Un paesaggio dai tratti desertici, che contrasta con quanto ci racconta Uri sugli inverni locali: metri di neve, freddo siberiano.
Seguiamo la strada del sud, attraversando un lungo altopiano di colline verdi costellate da pali di trasmissione dell’energia elettrica, fino ad un check point.
Siamo ad una sorta di confine con la Cina. Due militari perlustrano la macchina e controllano i nostri documenti di identità. Esibiamo il permesso di accesso.
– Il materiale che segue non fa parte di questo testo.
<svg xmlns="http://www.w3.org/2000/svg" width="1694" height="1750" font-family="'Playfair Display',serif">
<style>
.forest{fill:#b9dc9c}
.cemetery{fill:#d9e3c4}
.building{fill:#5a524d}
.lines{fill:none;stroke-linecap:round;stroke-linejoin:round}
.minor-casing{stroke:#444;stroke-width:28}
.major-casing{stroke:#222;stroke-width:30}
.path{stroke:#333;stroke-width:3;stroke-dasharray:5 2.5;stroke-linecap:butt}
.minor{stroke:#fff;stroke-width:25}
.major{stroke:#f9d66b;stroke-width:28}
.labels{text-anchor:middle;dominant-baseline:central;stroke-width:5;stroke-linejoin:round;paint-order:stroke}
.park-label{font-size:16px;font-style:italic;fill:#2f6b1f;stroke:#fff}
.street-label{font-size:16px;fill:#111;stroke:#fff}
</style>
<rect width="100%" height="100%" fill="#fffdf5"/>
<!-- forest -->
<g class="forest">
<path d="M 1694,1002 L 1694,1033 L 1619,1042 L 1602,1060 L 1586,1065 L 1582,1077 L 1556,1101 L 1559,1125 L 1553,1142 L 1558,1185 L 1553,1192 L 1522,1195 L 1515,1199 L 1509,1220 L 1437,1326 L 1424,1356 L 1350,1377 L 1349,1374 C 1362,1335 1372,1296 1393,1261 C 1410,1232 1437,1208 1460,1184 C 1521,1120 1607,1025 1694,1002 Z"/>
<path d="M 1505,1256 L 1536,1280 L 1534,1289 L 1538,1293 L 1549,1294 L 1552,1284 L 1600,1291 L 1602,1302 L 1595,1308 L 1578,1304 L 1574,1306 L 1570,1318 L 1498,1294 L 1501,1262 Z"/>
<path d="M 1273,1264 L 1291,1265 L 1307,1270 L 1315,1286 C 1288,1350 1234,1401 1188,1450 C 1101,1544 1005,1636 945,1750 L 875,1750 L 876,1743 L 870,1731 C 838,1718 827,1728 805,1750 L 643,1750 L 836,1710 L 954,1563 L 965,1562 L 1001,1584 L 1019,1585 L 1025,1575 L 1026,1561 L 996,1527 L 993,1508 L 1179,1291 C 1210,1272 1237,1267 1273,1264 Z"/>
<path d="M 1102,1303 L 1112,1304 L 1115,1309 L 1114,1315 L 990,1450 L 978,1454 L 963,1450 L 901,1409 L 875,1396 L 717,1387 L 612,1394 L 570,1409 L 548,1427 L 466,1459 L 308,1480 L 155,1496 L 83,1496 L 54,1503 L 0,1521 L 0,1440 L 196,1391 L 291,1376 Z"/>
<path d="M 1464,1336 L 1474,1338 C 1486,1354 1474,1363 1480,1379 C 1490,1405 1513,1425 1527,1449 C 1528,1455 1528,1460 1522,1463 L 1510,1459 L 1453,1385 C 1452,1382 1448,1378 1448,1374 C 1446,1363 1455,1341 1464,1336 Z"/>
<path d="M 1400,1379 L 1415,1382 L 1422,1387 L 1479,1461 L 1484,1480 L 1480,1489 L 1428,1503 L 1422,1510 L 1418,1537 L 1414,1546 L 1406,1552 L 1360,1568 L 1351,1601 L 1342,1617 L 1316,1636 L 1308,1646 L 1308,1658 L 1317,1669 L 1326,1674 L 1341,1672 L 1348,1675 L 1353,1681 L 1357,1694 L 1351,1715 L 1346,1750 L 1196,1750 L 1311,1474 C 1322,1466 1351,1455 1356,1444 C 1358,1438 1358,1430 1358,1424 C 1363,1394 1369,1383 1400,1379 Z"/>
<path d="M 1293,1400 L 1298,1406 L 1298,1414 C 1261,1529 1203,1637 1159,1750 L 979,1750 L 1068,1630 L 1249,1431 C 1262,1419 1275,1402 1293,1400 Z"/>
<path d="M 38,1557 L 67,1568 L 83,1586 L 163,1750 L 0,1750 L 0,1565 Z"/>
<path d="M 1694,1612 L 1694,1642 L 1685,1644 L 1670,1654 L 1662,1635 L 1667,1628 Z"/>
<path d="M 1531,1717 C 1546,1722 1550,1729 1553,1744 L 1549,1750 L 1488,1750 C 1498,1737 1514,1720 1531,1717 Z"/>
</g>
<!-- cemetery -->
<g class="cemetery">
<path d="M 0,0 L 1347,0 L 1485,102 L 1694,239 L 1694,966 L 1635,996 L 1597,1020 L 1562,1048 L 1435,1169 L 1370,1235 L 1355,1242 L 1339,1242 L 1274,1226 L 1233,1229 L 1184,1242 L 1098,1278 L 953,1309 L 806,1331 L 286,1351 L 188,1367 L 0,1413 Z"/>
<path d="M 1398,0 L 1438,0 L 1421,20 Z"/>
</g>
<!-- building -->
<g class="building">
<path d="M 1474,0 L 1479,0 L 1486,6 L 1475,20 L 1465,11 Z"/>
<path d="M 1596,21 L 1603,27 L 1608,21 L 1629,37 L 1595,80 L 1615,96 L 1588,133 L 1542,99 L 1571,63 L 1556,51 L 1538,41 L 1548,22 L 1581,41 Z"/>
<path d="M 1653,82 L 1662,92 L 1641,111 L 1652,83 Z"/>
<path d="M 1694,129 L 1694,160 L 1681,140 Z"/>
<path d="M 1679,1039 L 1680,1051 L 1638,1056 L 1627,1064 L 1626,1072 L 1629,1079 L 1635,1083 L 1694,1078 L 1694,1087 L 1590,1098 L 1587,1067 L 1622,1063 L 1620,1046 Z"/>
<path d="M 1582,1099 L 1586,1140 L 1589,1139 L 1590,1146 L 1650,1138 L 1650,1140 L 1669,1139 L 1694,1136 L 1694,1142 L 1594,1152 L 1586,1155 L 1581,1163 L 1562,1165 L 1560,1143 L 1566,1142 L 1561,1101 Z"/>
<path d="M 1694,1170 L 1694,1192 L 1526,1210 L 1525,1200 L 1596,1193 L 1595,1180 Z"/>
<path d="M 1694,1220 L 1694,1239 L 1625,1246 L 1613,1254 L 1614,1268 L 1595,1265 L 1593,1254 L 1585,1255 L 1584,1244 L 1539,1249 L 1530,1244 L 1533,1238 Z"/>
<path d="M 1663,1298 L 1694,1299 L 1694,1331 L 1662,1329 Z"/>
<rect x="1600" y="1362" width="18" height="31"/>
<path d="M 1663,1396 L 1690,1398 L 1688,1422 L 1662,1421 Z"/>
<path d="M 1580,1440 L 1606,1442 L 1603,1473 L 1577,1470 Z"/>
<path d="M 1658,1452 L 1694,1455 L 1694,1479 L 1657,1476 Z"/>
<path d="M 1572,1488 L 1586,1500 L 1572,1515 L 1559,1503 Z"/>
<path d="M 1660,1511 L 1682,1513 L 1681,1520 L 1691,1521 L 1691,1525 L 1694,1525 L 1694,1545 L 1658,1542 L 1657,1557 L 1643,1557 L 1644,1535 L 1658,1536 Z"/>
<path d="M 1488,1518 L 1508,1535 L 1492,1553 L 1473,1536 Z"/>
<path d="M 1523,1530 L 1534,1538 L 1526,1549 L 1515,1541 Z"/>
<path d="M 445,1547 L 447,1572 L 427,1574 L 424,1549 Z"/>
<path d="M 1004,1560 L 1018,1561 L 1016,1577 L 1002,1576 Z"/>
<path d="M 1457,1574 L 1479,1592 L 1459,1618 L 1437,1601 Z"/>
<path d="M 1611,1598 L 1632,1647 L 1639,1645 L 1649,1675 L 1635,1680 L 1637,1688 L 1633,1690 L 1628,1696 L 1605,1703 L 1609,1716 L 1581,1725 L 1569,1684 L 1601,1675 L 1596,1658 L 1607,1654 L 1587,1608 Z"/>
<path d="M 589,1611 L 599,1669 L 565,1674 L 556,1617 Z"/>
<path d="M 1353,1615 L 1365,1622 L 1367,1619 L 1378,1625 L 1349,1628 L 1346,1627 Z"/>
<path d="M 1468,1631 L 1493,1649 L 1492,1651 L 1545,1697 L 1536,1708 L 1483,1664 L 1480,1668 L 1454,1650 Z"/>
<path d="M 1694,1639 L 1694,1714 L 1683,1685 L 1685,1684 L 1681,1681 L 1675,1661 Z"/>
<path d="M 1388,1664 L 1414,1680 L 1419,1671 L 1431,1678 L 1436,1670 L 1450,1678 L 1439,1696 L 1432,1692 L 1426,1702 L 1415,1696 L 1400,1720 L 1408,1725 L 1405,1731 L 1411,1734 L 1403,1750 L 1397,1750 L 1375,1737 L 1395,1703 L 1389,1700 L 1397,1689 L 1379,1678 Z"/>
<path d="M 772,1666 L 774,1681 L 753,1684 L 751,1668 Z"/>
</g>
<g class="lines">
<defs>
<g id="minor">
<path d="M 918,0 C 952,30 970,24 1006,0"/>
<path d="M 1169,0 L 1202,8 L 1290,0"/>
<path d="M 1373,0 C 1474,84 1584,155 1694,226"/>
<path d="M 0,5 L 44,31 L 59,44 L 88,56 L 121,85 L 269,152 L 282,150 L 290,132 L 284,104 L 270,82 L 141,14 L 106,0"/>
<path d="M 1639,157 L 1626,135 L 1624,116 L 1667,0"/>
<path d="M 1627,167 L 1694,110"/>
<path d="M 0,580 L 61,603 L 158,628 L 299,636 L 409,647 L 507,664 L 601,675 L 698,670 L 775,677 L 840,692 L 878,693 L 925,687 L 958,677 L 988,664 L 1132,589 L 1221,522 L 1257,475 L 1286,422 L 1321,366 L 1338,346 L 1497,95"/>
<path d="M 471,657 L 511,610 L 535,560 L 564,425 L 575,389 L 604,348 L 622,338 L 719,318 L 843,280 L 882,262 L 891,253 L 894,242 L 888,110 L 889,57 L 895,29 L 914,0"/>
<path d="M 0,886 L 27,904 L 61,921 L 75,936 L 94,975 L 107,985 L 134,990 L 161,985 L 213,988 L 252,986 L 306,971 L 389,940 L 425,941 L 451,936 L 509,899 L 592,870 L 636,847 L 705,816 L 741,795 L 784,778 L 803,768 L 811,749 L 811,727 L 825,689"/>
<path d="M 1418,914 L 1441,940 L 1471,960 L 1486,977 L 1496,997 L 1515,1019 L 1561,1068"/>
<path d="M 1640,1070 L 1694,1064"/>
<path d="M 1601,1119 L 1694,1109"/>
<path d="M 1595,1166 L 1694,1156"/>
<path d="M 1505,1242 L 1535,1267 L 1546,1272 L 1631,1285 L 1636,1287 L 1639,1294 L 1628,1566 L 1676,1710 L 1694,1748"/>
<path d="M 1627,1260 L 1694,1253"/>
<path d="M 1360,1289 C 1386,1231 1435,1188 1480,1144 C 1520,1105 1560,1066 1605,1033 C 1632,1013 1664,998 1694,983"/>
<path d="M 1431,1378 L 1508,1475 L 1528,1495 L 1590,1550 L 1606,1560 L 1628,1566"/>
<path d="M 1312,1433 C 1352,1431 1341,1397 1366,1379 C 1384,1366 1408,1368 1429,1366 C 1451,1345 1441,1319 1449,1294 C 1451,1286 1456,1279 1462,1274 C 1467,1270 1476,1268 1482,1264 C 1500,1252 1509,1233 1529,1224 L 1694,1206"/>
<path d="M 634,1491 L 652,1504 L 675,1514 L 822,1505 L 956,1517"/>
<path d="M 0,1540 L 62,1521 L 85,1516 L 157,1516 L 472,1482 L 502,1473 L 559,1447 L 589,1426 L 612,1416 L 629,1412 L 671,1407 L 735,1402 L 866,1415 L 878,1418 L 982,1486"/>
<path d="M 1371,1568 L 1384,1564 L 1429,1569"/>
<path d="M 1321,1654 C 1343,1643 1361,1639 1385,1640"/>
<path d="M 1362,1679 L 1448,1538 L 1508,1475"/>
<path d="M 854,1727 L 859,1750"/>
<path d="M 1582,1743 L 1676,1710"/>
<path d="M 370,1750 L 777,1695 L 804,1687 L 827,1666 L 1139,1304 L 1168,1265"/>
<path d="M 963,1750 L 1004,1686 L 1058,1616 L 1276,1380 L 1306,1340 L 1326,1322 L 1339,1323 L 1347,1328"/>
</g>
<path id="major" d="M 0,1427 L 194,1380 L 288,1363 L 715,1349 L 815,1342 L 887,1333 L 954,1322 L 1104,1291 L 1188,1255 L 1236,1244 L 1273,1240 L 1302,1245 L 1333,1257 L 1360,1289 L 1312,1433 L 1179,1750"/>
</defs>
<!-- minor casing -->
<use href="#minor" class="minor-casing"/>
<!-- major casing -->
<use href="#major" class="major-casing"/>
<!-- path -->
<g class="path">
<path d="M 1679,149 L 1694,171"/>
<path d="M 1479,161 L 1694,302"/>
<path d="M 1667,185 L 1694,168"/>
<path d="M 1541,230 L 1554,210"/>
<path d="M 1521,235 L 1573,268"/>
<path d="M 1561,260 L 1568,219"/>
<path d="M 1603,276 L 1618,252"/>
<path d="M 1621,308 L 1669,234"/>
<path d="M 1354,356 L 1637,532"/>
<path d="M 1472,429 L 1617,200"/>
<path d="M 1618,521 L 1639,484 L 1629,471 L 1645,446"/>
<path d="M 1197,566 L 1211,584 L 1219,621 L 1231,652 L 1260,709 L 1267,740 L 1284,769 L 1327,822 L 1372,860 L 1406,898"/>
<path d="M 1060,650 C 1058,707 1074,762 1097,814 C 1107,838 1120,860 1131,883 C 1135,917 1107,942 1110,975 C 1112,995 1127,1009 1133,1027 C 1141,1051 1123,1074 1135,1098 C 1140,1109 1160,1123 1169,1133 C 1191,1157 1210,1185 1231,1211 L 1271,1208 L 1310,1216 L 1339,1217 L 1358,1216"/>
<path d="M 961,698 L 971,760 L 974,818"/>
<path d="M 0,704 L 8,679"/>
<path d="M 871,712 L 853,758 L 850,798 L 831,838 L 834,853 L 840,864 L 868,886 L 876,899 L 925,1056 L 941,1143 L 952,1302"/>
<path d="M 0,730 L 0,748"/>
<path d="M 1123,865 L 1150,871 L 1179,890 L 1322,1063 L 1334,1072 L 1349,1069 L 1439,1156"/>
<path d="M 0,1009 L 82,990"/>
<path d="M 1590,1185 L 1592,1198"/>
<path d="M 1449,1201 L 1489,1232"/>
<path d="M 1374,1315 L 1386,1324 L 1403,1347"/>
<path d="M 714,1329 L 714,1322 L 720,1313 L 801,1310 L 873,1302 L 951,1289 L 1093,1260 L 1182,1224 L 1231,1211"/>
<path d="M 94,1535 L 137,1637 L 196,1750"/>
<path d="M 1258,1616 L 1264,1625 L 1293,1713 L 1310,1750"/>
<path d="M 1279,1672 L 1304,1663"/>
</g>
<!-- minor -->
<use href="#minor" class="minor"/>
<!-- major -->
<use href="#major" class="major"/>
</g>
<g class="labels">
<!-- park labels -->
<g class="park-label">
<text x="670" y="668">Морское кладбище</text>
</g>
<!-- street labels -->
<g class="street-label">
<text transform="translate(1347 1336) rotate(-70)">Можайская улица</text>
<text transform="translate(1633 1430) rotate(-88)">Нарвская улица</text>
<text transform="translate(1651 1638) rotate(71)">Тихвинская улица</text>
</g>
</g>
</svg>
Sorridono a Uri – probabilmente, lo vedono qui ogni week end, con turisti europei ogni volta diversi – un po’ meno a noi.
Il bello sta oltre il confine.
Quando risaliamo il pianoro attraversato da un torrente a serpentina, i cinquemila aguzzi e rocciosi, ghiacciati e innevati sembrano vicinissimi.
Le cime, lame taglienti, spuntano dal cappello di nuvole grige irradiate dal sole, residuo del maltempo del giorno precedente. Affascinanti personaggi di un’epica antica, giganti spietati che possono schiacciare l’uomo.
Ai lati del sentieri, marmotte e yak. Un taigan rosso inizia a seguirci, come a volerci scortare fino ai 3500 metri del lago Kel Suu. I taigan sono i cani da caccia kyrghizi, levrieri spettinati e dalla coda arricciata, seduttivi anche per una cat addicted come me.
Tornando all’epica, epica è la visuale che si apre una volta scollinata l’ultima parte di sentiero.
Soprannaturale o naturale alla massima potenza, nonostante la presenza turistica stia aumentando anche qui. La distesa turchese del lago Kel Suu.
Kel Suu significa qualcosa come “acqua che arriva”. Pare infatti che il lago, con una periodicità imprevedibile, si svuoti per poi riempirsi di nuovo. Siamo stati fortunati.
E’ trasparente e luccicante, dalle sponde sinuose. Dai fondali emergono fiordi rocciosi, imponenti e grigi, che ospitano grotte e proiettano le loro ombre scure sull’acqua.
Non capisco se il lieve stordimento è un effetto dell’altitudine o delle ombre. Incluse quelle che le aquile, aleggiando sopra le cime dei fiordi, proiettano sulle loro rocce.
Se ci penso, c’è spesso qualcosa di drammatico nella bellezza kyrghiza.
A cena, mi incanto a guardare fuori dalla finestra della guest house.
La figlia dei proprietari gioca con due cani, ne cavalca uno, si fa rincorrere dell’altro, li spinge a terra. Energie inesauribili.
Alle loro spalle, sullo sfondo, i nevai ed i ghiacciai si stanno colorando di rosa. Non assomigliano più a giganti minacciosi, le nuvole sono scomparse. L’atmosfera è azzurra e limpida. Prima di rientrare in camera, guardo ancora fuori.
La bambina e i cani sono scomparsi. I ghiacciai ci sono ancora, ma sono nascosti nel buoio.
Così, è calata la notte. Così, mi sono dimenticata del mondo.